══ Exercise data
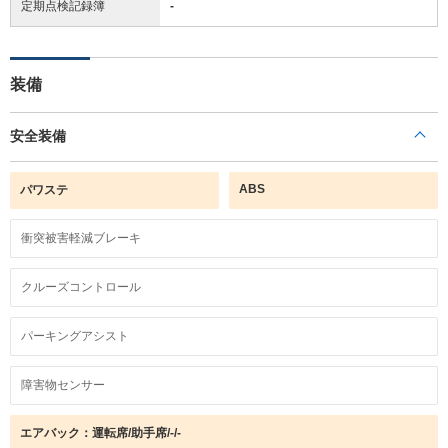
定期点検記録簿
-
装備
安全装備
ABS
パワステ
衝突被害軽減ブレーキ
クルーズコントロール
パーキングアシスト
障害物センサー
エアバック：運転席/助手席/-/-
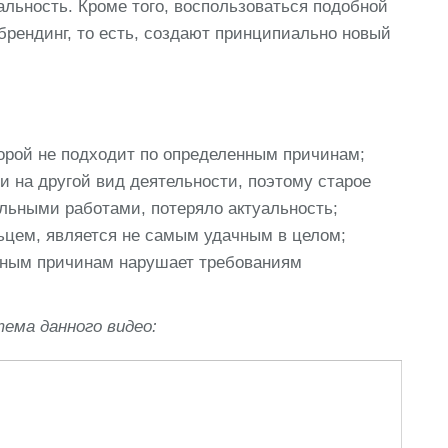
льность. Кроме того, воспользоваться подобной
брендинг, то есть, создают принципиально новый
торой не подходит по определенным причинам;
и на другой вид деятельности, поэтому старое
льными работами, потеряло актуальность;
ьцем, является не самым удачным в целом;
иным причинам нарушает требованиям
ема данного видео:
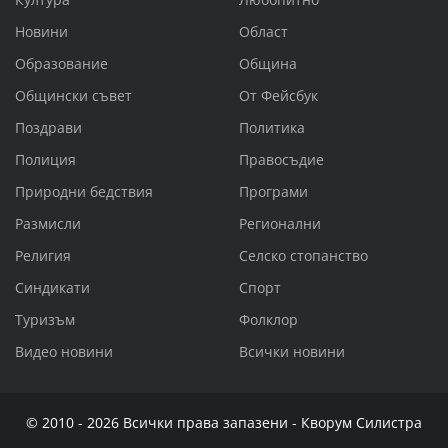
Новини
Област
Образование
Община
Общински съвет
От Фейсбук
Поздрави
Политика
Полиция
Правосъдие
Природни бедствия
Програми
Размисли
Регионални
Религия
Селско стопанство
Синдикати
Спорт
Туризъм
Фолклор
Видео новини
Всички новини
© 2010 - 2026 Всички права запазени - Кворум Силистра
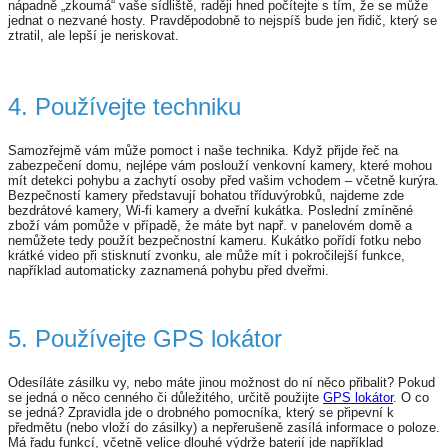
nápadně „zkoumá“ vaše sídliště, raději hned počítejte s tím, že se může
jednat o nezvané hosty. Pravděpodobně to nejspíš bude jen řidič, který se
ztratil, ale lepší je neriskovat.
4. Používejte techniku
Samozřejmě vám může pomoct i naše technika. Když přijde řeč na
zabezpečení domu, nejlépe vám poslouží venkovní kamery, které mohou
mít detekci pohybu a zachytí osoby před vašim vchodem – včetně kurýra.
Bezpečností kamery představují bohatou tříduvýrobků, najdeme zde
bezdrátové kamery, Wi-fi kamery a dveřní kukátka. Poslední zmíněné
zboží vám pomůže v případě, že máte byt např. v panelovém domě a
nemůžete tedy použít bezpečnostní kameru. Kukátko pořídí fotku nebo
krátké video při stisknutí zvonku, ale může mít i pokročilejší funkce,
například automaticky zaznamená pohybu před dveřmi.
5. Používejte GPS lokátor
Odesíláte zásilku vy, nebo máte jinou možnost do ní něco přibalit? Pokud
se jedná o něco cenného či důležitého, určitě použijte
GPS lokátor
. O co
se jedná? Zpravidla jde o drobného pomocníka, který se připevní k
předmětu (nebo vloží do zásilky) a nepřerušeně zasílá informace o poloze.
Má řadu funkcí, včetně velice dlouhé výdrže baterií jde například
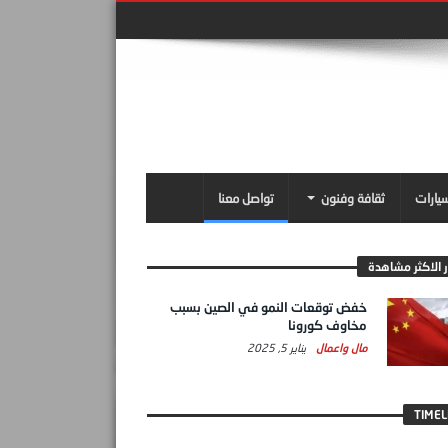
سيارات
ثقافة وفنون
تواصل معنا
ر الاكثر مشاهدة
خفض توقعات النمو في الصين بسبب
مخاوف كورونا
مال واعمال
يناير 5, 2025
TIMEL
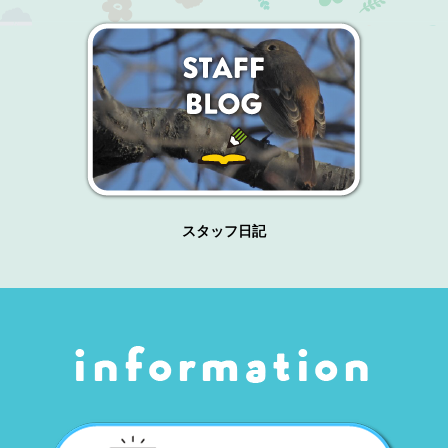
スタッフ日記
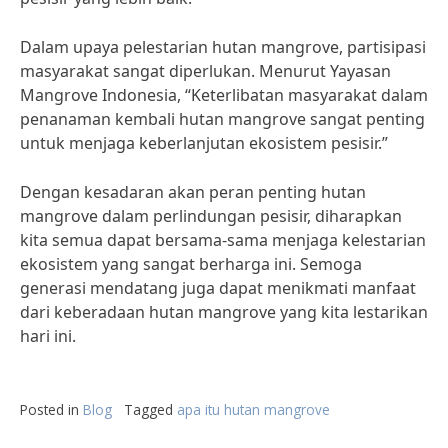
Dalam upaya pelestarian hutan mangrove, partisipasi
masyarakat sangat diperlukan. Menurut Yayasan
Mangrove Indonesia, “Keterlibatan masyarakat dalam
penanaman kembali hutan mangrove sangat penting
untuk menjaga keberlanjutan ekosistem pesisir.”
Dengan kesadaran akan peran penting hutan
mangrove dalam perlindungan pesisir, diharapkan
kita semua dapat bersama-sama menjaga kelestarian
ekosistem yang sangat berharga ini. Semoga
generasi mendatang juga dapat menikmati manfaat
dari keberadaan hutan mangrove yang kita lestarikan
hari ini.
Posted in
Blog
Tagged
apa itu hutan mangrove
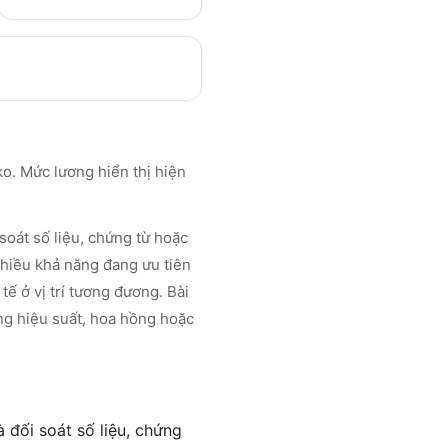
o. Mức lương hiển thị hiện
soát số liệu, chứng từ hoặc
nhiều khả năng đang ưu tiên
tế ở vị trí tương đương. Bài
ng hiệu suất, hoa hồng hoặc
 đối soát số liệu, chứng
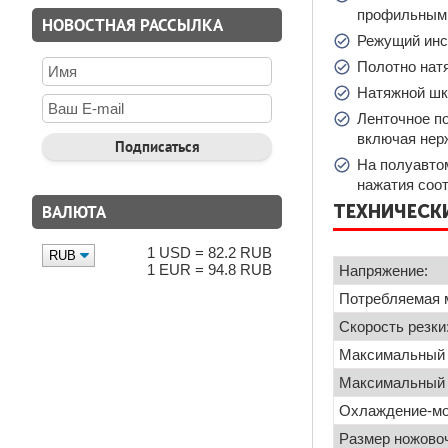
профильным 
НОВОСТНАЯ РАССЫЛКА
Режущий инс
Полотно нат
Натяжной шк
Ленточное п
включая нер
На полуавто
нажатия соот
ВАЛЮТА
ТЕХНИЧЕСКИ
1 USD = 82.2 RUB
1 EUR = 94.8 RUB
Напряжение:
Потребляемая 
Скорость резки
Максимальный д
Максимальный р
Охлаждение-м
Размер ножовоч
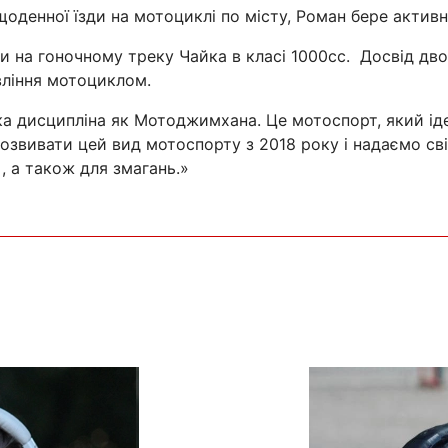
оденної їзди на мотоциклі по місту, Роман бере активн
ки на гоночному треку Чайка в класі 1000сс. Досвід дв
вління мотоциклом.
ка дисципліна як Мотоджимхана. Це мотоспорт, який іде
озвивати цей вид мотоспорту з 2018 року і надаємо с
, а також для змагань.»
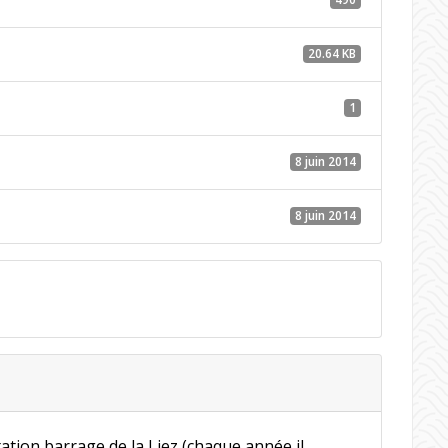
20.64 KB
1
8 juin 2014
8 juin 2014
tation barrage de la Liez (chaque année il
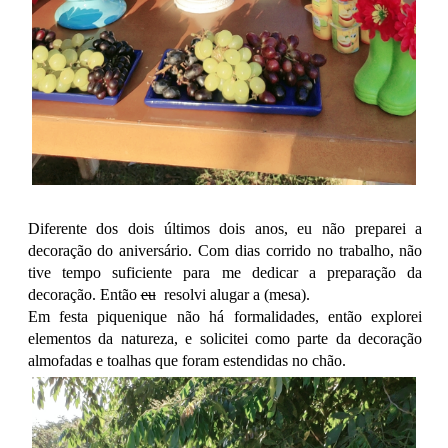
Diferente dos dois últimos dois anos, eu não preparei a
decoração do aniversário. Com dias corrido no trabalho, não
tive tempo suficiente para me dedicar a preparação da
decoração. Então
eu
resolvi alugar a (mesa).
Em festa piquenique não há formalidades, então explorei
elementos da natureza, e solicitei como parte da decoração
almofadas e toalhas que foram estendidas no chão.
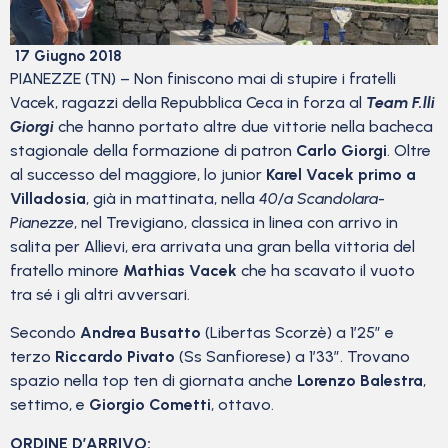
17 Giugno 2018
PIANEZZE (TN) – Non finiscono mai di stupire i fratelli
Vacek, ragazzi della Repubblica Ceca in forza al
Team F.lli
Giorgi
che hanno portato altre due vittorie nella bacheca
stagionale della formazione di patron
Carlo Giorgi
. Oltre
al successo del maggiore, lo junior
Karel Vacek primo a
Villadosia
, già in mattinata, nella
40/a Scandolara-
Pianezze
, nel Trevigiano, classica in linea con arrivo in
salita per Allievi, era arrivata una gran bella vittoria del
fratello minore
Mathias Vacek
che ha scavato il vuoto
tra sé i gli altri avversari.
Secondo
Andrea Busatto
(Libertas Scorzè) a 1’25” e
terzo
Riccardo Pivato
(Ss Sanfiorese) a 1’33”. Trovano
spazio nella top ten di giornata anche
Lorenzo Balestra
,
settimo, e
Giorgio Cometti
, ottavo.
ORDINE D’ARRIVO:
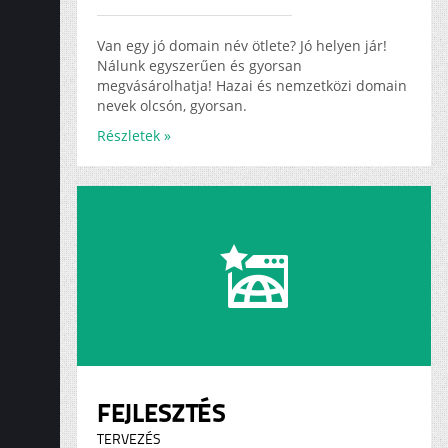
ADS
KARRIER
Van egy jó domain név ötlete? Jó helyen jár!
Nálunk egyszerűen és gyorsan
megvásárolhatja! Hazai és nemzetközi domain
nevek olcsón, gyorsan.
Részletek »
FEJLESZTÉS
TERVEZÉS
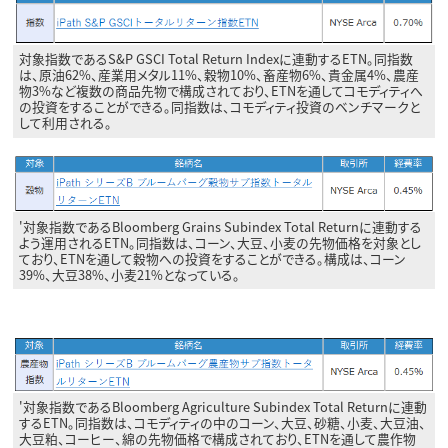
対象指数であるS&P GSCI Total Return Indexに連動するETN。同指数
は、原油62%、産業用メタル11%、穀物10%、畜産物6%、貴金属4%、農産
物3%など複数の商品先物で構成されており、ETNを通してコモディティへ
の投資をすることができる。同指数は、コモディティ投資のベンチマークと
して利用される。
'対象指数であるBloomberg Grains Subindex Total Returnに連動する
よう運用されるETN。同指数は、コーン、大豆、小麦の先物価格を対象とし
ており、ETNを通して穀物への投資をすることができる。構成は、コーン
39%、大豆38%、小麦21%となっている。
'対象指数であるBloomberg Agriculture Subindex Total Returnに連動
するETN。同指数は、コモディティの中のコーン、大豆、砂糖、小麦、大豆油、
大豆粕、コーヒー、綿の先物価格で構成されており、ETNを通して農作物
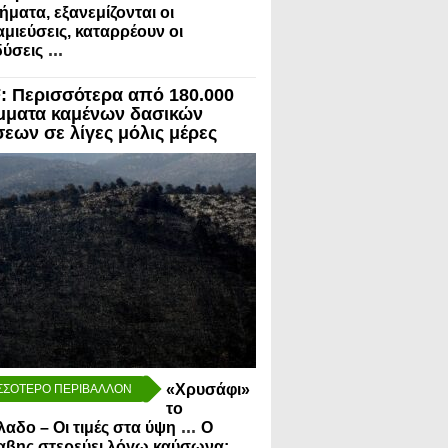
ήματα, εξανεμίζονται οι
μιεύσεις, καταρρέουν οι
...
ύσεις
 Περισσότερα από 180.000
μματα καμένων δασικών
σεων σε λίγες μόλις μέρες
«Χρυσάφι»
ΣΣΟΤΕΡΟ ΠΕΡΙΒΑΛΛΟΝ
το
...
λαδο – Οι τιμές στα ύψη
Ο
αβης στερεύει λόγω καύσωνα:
════
▶ **About this task**
Quote every line of text read from the items above, word for word, leaving the pictures out of your answer.

▶ **Answer below**
定期点検記録簿
-
装備
安全装備
ABS
パワステ
衝突被害軽減ブレーキ
クルーズコントロール
パーキングアシスト
障害物センサー
エアバック：運転席/助手席/-/-
льность. Кроме того, воспользоваться подобной
брендинг, то есть, создают принципиально новый
торой не подходит по определенным причинам;
и на другой вид деятельности, поэтому старое
льными работами, потеряло актуальность;
ьцем, является не самым удачным в целом;
иным причинам нарушает требованиям
ема данного видео:
Новини
Област
Образование
Община
Общински съвет
От Фейсбук
Поздрави
Политика
Полиция
Правосъдие
Природни бедствия
Програми
Размисли
Регионални
Религия
Селско стопанство
Синдикати
Спорт
Туризъм
Фолклор
Видео новини
Всички новини
© 2010 - 2026 Всички права запазени - Кворум Силистра
nápadně „zkoumá“ vaše sídliště, raději hned počítejte s tím, že se může
jednat o nezvané hosty. Pravděpodobně to nejspíš bude jen řidič, který se
ztratil, ale lepší je neriskovat.
4. Používejte techniku
Samozřejmě vám může pomoct i naše technika. Když přijde řeč na
zabezpečení domu, nejlépe vám poslouží venkovní kamery, které mohou
mít detekci pohybu a zachytí osoby před vašim vchodem – včetně kurýra.
Bezpečností kamery představují bohatou tříduvýrobků, najdeme zde
bezdrátové kamery, Wi-fi kamery a dveřní kukátka. Poslední zmíněné
zboží vám pomůže v případě, že máte byt např. v panelovém domě a
nemůžete tedy použít bezpečnostní kameru. Kukátko pořídí fotku nebo
krátké video při stisknutí zvonku, ale může mít i pokročilejší funkce,
například automaticky zaznamená pohybu před dveřmi.
5. Používejte GPS lokátor
Odesíláte zásilku vy, nebo máte jinou možnost do ní něco přibalit? Pokud
se jedná o něco cenného či důležitého, určitě použijte
GPS lokátor
. O co
se jedná? Zpravidla jde o drobného pomocníka, který se připevní k
předmětu (nebo vloží do zásilky) a nepřerušeně zasílá informace o poloze.
Má řadu funkcí, včetně velice dlouhé výdrže baterií jde například
سيارات
ثقافة وفنون
تواصل معنا
ر الاكثر مشاهدة
خفض توقعات النمو في الصين بسبب
مخاوف كورونا
مال واعمال
يناير 5, 2025
TIMEL
スタッフ日記
Dalam upaya pelestarian hutan mangrove, partisipasi
masyarakat sangat diperlukan. Menurut Yayasan
Mangrove Indonesia, “Keterlibatan masyarakat dalam
penanaman kembali hutan mangrove sangat penting
untuk menjaga keberlanjutan ekosistem pesisir.”
Dengan kesadaran akan peran penting hutan
mangrove dalam perlindungan pesisir, diharapkan
kita semua dapat bersama-sama menjaga kelestarian
ekosistem yang sangat berharga ini. Semoga
generasi mendatang juga dapat menikmati manfaat
dari keberadaan hutan mangrove yang kita lestarikan
hari ini.
Posted in
Blog
Tagged
apa itu hutan mangrove
o. Mức lương hiển thị hiện
soát số liệu, chứng từ hoặc
nhiều khả năng đang ưu tiên
tế ở vị trí tương đương. Bài
ng hiệu suất, hoa hồng hoặc
 đối soát số liệu, chứng
профильным 
НОВОСТНАЯ РАССЫЛКА
Режущий инс
Полотно нат
Натяжной шк
Ленточное п
включая нер
На полуавто
нажатия соот
ВАЛЮТА
ТЕХНИЧЕСКИ
1 USD = 82.2 RUB
1 EUR = 94.8 RUB
Напряжение:
Потребляемая 
Скорость резки
Максимальный д
Максимальный р
Охлаждение-м
Размер ножовоч
оденної їзди на мотоциклі по місту, Роман бере активн
ки на гоночному треку Чайка в класі 1000сс. Досвід дв
вління мотоциклом.
ка дисципліна як Мотоджимхана. Це мотоспорт, який іде
озвивати цей вид мотоспорту з 2018 року і надаємо с
, а також для змагань.»
20.64 KB
1
8 juin 2014
8 juin 2014
tation barrage de la Liez (chaque année il
Diferente dos dois últimos dois anos, eu não preparei a
decoração do aniversário. Com dias corrido no trabalho, não
tive tempo suficiente para me dedicar a preparação da
decoração. Então
eu
resolvi alugar a (mesa).
Em festa piquenique não há formalidades, então explorei
elementos da natureza, e solicitei como parte da decoração
almofadas e toalhas que foram estendidas no chão.
17 Giugno 2018
PIANEZZE (TN) – Non finiscono mai di stupire i fratelli
Vacek, ragazzi della Repubblica Ceca in forza al
Team F.lli
Giorgi
che hanno portato altre due vittorie nella bacheca
stagionale della formazione di patron
Carlo Giorgi
. Oltre
al successo del maggiore, lo junior
Karel Vacek primo a
Villadosia
, già in mattinata, nella
40/a Scandolara-
Pianezze
, nel Trevigiano, classica in linea con arrivo in
salita per Allievi, era arrivata una gran bella vittoria del
fratello minore
Mathias Vacek
che ha scavato il vuoto
tra sé i gli altri avversari.
Secondo
Andrea Busatto
(Libertas Scorzè) a 1’25” e
terzo
Riccardo Pivato
(Ss Sanfiorese) a 1’33”. Trovano
spazio nella top ten di giornata anche
Lorenzo Balestra
,
settimo, e
Giorgio Cometti
, ottavo.
ORDINE D’ARRIVO:
ADS
KARRIER
Van egy jó domain név ötlete? Jó helyen jár!
Nálunk egyszerűen és gyorsan
megvásárolhatja! Hazai és nemzetközi domain
nevek olcsón, gyorsan.
Részletek »
FEJLESZTÉS
TERVEZÉS
対象指数であるS&P GSCI Total Return Indexに連動するETN。同指数
は、原油62%、産業用メタル11%、穀物10%、畜産物6%、貴金属4%、農産
物3%など複数の商品先物で構成されており、ETNを通してコモディティへ
の投資をすることができる。同指数は、コモディティ投資のベンチマークと
して利用される。
'対象指数であるBloomberg Grains Subindex Total Returnに連動する
よう運用されるETN。同指数は、コーン、大豆、小麦の先物価格を対象とし
ており、ETNを通して穀物への投資をすることができる。構成は、コーン
39%、大豆38%、小麦21%となっている。
'対象指数であるBloomberg Agriculture Subindex Total Returnに連動
するETN。同指数は、コモディティの中のコーン、大豆、砂糖、小麦、大豆油、
大豆粕、コーヒー、綿の先物価格で構成されており、ETNを通して農作物
ήματα, εξανεμίζονται οι
μιεύσεις, καταρρέουν οι
...
ύσεις
 Περισσότερα από 180.000
μματα καμένων δασικών
σεων σε λίγες μόλις μέρες
«Χρυσάφι»
ΣΣΟΤΕΡΟ ΠΕΡΙΒΑΛΛΟΝ
το
...
λαδο – Οι τιμές στα ύψη
Ο
αβης στερεύει λόγω καύσωνα:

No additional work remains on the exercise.